Mais pour l'instant, elle attendait Emilie et Ashley, qui passaient leur oral le même jour qu'elle. Maya et ses deux amies avaient prévu de retrouver Maëve, pour fêter la fin de l'année dignement. De loin, elle aperçut les cheveux gris d'Ash, les longs cheveux noirs d'Emilie. Elle leur sourit, leur prit le bras. La lycéenne avait l'impression d'être dans un film lorsque bras dessus, bras dessous, elles franchirent le portail du lycée avec un air théâtral. Le dernier pas de l'année, le premier pas de l'été. Maya, prise d'un pincement au cœur, se retourna tout de même une dernière fois vers le bâtiment. Il s'était passé tant de choses, cette année. Lilah, Ash, sa mère. Elle n'en revenait toujours pas. Elle avait survécu à une année chaotique, pleine de rebondissements, de hauts de bas, et surtout de bas. Elle en était reconnaissante, si reconnaissante, parce que ces aventures, ces murs qui s'étaient dressés entre elle et son moi heureux, avaient forgés celle qu'elle était devenu. Elle avait tellement changé, en neuf mois. La fille triste, renfermée sur elle-même, qui ne s'ouvrait qu'à son carnet de croquis dans le silence feutré de l'internat, avait laissé place à une Maya épanouie. Elle n'était peut-être pas totalement heureuse, mais elle se sentait vraiment mieux. Elle avait progressé en dessin. Elle avait arrêté de se faire du mal, parce qu'elle avait compris qu'elle devait se reprendre, au moins pour sa petite sœur et pour Lilah. Ses dernières cicatrices remontaient à un mois, plus ou moins. Elle savait qu'elles resteraient à vie, que jamais elles ne partiront, que rien ne pourra les enlever. Et, franchement, elle en avait tout sauf envie. Sa lame avait été sa meilleure amie pendant si longtemps qu'elle voulait s'en rappeler toute sa vie, pour ne jamais retomber dans ses travers. Ses cicatrices étaient, elles aussi, une partie d'elle, impossible à camoufler. Mais, maintenant, elle les assumait au grand jour, parce que, oui, avoir mal était normal. Elle avait repris du poids, recommencé à manger correctement, sans se priver pour Mila. Parce qu'elle n'en avait plus besoin, que Mila était prise en charge, qu'elle pouvait vivre sa vie de jeune adolescente.

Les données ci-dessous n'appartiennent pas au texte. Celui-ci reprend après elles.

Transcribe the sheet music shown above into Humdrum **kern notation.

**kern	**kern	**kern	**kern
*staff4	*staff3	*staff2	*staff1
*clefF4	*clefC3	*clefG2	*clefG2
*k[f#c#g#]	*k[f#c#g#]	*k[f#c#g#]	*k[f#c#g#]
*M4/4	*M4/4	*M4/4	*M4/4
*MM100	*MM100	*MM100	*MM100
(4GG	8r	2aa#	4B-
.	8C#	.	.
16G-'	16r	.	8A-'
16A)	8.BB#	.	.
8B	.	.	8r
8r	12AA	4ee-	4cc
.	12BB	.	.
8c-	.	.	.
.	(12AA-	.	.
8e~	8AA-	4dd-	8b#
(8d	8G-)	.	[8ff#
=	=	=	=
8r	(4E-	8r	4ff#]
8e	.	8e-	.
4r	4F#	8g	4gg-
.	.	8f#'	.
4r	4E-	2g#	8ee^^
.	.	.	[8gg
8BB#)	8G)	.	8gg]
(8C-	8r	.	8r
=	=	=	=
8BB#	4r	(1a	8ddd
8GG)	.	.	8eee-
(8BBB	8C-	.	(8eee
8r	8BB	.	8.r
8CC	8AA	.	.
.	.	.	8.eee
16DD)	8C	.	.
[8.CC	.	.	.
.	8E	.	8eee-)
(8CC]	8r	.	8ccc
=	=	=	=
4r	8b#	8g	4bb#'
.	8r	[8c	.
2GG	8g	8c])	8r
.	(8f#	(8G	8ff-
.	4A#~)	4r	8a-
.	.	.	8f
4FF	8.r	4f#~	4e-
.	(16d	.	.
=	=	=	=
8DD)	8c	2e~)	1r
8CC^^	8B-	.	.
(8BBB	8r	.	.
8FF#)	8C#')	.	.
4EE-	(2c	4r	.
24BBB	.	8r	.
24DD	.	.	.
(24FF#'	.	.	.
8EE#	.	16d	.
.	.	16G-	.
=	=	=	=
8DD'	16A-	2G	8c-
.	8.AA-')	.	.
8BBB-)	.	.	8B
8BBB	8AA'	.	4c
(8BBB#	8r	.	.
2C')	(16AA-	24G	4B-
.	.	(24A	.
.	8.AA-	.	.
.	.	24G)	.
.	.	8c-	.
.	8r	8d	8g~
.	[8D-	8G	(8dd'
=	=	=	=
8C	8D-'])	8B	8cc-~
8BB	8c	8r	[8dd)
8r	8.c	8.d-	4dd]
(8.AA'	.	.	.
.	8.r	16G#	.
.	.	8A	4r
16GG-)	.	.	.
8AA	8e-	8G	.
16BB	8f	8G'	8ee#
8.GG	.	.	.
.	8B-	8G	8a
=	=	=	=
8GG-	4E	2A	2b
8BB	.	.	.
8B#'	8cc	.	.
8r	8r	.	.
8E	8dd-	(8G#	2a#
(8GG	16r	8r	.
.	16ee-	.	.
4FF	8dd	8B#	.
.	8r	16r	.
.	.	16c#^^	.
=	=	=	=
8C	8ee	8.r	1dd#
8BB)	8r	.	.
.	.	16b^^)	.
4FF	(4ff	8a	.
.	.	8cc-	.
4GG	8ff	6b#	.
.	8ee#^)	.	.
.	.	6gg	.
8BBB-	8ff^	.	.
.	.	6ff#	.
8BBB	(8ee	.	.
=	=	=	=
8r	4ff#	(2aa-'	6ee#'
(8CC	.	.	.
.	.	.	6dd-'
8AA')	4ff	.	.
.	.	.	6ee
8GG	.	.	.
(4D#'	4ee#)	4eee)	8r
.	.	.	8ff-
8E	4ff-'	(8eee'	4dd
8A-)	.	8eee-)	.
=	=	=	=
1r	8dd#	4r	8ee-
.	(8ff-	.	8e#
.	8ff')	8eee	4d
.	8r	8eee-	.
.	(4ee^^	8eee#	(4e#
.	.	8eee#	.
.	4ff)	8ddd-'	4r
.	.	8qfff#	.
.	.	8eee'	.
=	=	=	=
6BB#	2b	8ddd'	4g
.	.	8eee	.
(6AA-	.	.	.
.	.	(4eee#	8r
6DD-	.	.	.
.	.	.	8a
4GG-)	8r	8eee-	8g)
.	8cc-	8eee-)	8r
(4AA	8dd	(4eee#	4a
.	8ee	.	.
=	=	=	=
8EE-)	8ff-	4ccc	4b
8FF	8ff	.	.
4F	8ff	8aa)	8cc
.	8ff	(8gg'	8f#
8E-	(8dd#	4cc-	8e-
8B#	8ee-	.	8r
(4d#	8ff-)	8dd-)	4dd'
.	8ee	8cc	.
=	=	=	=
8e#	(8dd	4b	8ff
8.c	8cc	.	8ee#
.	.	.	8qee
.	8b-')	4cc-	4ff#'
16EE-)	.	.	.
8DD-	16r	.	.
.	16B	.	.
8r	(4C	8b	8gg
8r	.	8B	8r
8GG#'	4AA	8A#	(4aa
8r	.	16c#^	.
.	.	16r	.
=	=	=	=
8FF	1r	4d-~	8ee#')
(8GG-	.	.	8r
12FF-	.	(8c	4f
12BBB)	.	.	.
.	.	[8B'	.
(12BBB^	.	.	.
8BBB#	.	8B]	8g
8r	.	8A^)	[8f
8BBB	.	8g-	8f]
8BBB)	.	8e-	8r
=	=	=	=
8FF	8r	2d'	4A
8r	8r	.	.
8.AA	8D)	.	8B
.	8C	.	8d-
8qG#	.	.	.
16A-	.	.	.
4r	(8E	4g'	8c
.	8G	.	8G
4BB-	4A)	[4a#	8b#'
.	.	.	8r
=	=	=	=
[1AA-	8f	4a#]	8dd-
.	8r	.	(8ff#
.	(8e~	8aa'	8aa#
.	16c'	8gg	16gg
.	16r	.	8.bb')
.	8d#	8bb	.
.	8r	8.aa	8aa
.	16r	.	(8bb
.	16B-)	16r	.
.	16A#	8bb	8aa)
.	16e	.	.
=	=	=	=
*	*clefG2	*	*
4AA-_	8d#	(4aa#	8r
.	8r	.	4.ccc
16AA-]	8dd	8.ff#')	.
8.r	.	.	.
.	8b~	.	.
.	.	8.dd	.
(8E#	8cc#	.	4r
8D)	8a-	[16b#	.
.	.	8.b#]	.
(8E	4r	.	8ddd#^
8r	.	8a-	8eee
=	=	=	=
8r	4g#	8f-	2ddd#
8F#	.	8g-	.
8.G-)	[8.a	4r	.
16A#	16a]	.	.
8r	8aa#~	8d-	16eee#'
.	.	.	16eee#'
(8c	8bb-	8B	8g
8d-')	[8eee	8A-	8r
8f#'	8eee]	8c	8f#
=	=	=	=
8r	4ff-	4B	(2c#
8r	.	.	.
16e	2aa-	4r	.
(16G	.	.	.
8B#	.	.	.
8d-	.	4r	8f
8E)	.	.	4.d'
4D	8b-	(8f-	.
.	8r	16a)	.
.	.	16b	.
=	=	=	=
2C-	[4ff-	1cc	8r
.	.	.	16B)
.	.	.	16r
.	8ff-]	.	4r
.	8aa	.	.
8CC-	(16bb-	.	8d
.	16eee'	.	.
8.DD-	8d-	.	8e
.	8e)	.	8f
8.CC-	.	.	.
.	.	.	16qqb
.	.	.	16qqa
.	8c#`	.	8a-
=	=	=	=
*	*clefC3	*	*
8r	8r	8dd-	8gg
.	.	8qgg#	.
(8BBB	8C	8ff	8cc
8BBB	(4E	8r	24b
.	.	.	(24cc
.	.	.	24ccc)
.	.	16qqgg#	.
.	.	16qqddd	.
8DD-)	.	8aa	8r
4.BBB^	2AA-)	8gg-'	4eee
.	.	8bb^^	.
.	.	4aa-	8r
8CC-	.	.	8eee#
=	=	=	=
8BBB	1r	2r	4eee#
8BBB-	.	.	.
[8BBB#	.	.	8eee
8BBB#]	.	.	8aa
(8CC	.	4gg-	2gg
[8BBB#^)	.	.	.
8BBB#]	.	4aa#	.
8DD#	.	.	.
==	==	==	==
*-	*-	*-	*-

Oui, Maya avait grandi. Mûri. Expérimenté.

Enfin, les larmes aux yeux, elle détourne les yeux de l'établissement. Voit ses deux amies à quelques pas de là, Maëve qui arrive en leur faisant de grand signe de la main, sa queue de cheval flottant derrière elle. Puis, elle pensa à Lilah.

Oui, cette année, Maya avait réellement tout gagné.